Baca juga: Agama dan Cinta
Pemimpin yang bukan nabi dan rasul dipilih dan diangkat oleh orang-orang di antara mereka.
Karena yang mengetahui orang cerdas hanyalah orang cerdas. Memberikan hak pilih kepemimpinan kepada orang awam hanya akan melahirkan kegagalam dalam memilih pemimpin. Oleh sebab itu politik adalah perwakilan komunitas bukan perwakilan pribadi. Al-Qur’an mengisyaratkan umat islam dengan “khairu ummat”, umat terbaik atau umat pilihan.
Allah Ta’ala berfirman,
كُنْتُمْ خَيْرَ أُمَّةٍ أُخْرِجَتْ لِلنَّاسِ تَأْمُرُونَ بِالْمَعْرُوفِ وَتَنْهَوْنَ عَنِ الْمُنْكَرِ وَتُؤْمِنُونَ بِاللَّهِ ۗ وَلَوْ آمَنَ أَهْلُ الْكِتَابِ لَكَانَ خَيْرًا لَهُمْ ۚ مِنْهُمُ الْمُؤْمِنُونَ وَأَكْثَرُهُمُ الْفَاسِقُونَ
“Kamu adalah umat yang terbaik yang dilahirkan untuk manusia, menyuruh kepada yang ma’ruf, dan mencegah dari yang munkar, dan beriman kepada Allah. Sekiranya Ahli Kitab beriman, tentulah itu lebih baik bagi mereka, di antara mereka ada yang beriman, dan kebanyakan mereka adalah orang-orang yang fasik.” (QS. Ali Imrān/3:110).
Rasulallah saw ditanya tentang “khairu umat.”
Beliau menjawab, khairu umat itu mempunyai empat syarat, yaitu; Pertama, mereka yang paling banyak membaca teks maupun konteks. Kedua, orang yang paling bertaqwa, baik individual maupun sosial. Ketiga, orang yang paling banyak membangun jaringan silaturahim. Keempat, mereka selalu melakukan amar ma’ruf dan nahi munkar.

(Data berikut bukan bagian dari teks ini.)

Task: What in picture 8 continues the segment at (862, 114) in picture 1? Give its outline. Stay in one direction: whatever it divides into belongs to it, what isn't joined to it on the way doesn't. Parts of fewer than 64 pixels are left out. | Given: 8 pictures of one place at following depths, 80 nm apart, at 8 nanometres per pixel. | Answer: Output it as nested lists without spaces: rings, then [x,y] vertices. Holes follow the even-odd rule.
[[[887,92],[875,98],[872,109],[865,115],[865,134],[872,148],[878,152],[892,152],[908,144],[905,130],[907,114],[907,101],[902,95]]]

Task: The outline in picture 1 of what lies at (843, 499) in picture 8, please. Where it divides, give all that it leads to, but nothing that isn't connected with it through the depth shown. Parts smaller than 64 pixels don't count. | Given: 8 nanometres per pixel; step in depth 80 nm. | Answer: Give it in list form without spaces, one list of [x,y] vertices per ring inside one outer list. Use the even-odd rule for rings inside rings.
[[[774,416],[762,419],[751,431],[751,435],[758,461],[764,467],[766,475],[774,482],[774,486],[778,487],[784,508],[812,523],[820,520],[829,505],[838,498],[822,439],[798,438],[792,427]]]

Dari beberapa ayat dan riwayat para ulama memformulasikan bahwa syarat pemimpin itu adalah:
- Adil.
- Berilmu pengetahuan yang luas.
- Sehat indrawi seperti sehat pendengaran, penglihatan dan pembicaraan.
- Sehat anggota tubuh dari kekurangan yang menghalanginya melakukan aktivitas.
- Memiliki pemikiran yang cerdas dalam menyikapi perkembangan politik dan kemaslahatan umat.